Phil Huber, CIO at Huber Financial Advisors, recently wrote a blog post about his favorite investment book called “My Investing Bible.” The book he references, Expected Returns: An Investor’s Guide to Harvesting Market Rewards by Antti Ilmanen, is probably a bit heady for non-finance professionals, but it contains some real wisdom that we can use beyond portfolio construction for decision making in our professional lives.
Ilmanen describes “four drivers of return” that we should consider before making an investment decision (don’t worry, we’re going to translate these – stick with me). They include:
1. Historical average returns
2. Risk-based and behavioral theories
3. Forward-looking market indicators; and
4. Discretionary views
In plain English, there are at least four drivers of results that we should consider before we make a decision:
1. What objectively happened in the past with similar decisions? Tip: objective information only, no opinions. Just the facts.
2. Why do we think it happened? Is there anything that would have been predictive or helpful in real time? Tip: less crystal ball, more best practices.
3. What do we think will happen next based on those previously predictive tools? Tip: our best practices going forward should be…
4. Are there any manual adjustments we’d like to make before we move forward? Why? Tip: you better have a good reason to go against your evidence.
Think of new client onboarding: What period should we look back on new clients coming on? How should we understand who stayed, left, and why? Could we alter anything to reduce attrition or improve referrals?
Think of employee hiring decisions: how have new hires over some period of time worked out? How should we understand turnover or what worked and didn’t work amongst those new employees? How could we improve the odds of a positive experience for our next new hire?

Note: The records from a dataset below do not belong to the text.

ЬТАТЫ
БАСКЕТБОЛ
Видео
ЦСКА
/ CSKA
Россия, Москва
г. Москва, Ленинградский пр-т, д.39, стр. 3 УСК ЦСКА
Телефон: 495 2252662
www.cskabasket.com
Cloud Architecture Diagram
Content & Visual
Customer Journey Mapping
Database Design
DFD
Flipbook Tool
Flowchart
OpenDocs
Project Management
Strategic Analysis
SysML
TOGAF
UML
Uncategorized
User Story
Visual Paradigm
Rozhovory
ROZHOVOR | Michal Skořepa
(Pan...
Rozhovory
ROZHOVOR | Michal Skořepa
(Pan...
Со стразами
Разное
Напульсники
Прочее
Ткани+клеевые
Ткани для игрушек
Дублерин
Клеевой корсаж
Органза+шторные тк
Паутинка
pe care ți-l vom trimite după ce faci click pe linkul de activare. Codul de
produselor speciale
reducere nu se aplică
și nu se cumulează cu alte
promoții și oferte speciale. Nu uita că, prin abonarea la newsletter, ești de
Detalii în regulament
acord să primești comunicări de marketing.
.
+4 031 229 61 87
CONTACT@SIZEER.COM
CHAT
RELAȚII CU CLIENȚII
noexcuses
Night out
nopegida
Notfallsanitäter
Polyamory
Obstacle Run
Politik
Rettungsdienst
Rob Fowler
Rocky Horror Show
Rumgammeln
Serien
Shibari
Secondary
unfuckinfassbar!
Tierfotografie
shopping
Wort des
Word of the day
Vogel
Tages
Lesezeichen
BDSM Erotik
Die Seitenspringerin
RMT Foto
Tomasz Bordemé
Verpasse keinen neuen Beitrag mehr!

There is real value in having a methodology like this on hand. Moving too fast and “shooting from the hip” introduces all sorts of bias into our decision making. When we act strictly on intuition we reduce our chances of replicating anything that worked. Having a method doesn’t mean we’ll have a permanently fixed process, just that we’ll update our evidence every time we need to make an important decision. Whether we’re investing in assets, ourselves or others, we have to ask the questions.